RBFOX2 promotes ARNT exon 5 inclusion through recognition of cis-regulatory elements in ARNT intron 5. (A) Schematic of ARNT-specific splicing vector with the indicated GCATG motifs that were targeted for deletion. (B) HEK293T cells were transfected with wild-type (WT) ARNT splicing vector or a GCATG deletion mutant ARNT splicing vector (ARNTΔp, ARNTΔd, or ARNTΔpd) plus empty vector control or WT RBFOX2. A nonfunctional (NF) RBFOX2 mutant was used as a negative control. Total RNA was isolated at 72 h posttransfection and analyzed by RT-PCR for splicing changes; a representative image is shown below the graph. The densitometry analysis to determine percent spliced in (PSI) results presented in the graph are means ± SEM of three independent experiments performed in triplicate. P values are derived using a two-tailed unpaired Student’s t test. *, P < 0.05; ***, P < 0.001; ****, P < 0.0001 compared to empty vector control; †††, P < 0.001; ††††, P < 0.0001 compared to WT ARNT + WT RBFOX2. E5 = exon 5. (C) Immunoblot analysis of cells from panel B, showing equal levels of ectopically expressed FLAG-RBFOX2 between samples.

FIG 3

RBFOX2 promotes the inclusion of ARNT exon 5, and higher ARNT isoform 1 levels, for optimal growth of lymphoid malignancies. (A) RT-qPCR analysis of RBFOX2 expression in primary T cells, Karpas 299 cells, and Jurkat cells (left), with representative RT-PCR images to show relative expression levels of ARNT and RBFOX2 (right). (B) Validation of RNAi-mediated RBFOX2 suppression by RT-qPCR analysis (left) and immunoblotting with antibodies against RBFOX2 and β-actin (right), in Karpas 299 and Jurkat cells. RT-qPCR data are means ± SEM of three independent experiments performed in triplicate. P values are derived using a two-tailed unpaired Student’s t test. **, P < 0.01; ***, P < 0.001. (C) Representative RT-PCR analysis of ARNT AS in Karpas 299 and Jurkat cells after introduction of the indicated siRNAs (top), percent spliced in (PSI) as determined by combined densitometry analysis (data are means ± SEM of three independent experiments) (middle), and immunoblot analysis using antibodies against ARNT and β-actin (bottom).
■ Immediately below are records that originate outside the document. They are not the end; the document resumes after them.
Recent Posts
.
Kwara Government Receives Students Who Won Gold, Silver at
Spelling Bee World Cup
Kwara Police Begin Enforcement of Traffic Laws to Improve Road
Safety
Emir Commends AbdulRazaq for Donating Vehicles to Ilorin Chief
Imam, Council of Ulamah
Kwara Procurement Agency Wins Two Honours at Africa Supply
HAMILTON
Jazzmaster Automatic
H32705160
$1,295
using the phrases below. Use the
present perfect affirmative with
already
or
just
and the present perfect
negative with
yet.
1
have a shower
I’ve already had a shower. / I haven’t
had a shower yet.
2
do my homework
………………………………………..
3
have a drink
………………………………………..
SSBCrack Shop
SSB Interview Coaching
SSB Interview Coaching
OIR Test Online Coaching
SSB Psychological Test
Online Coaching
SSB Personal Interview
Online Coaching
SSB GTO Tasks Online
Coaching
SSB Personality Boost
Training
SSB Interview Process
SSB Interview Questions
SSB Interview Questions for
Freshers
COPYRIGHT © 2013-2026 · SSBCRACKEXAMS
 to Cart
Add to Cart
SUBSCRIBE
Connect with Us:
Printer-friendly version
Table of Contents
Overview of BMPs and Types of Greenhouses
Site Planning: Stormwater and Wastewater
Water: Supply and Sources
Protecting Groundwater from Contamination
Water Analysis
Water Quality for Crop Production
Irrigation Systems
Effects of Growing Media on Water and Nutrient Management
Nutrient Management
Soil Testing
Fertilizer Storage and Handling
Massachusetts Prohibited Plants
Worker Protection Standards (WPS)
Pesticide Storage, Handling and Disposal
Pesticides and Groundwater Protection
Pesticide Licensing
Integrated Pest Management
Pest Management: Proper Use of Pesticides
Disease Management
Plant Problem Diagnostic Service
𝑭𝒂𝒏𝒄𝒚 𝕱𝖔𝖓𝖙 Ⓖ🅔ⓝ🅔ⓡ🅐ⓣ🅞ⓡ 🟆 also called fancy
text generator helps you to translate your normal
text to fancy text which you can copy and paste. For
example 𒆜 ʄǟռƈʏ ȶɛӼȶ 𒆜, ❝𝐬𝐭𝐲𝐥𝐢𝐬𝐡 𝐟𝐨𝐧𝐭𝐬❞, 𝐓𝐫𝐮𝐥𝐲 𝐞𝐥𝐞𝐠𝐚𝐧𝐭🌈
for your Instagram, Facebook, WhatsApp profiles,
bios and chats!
E5 = exon 5. (D) Twenty-four hours post-electroporation with siControl, siRBFOX2, or siARNT-1, Karpas 299 cells were normalized to 1.7 × 10⁵ cells/mL and counted every 24 h for a total of 72 h (left). P values are derived using two-way analysis of variance. *, P < 0.05; **, P < 0.01; ***, P < 0.001 compared to siControl. †, P < 0.05; ††, P < 0.01 compared to siRBFOX2. Immunoblot analysis was performed at 48 h posttransfection using antibodies against RBFOX2, ARNT, and β-actin (right).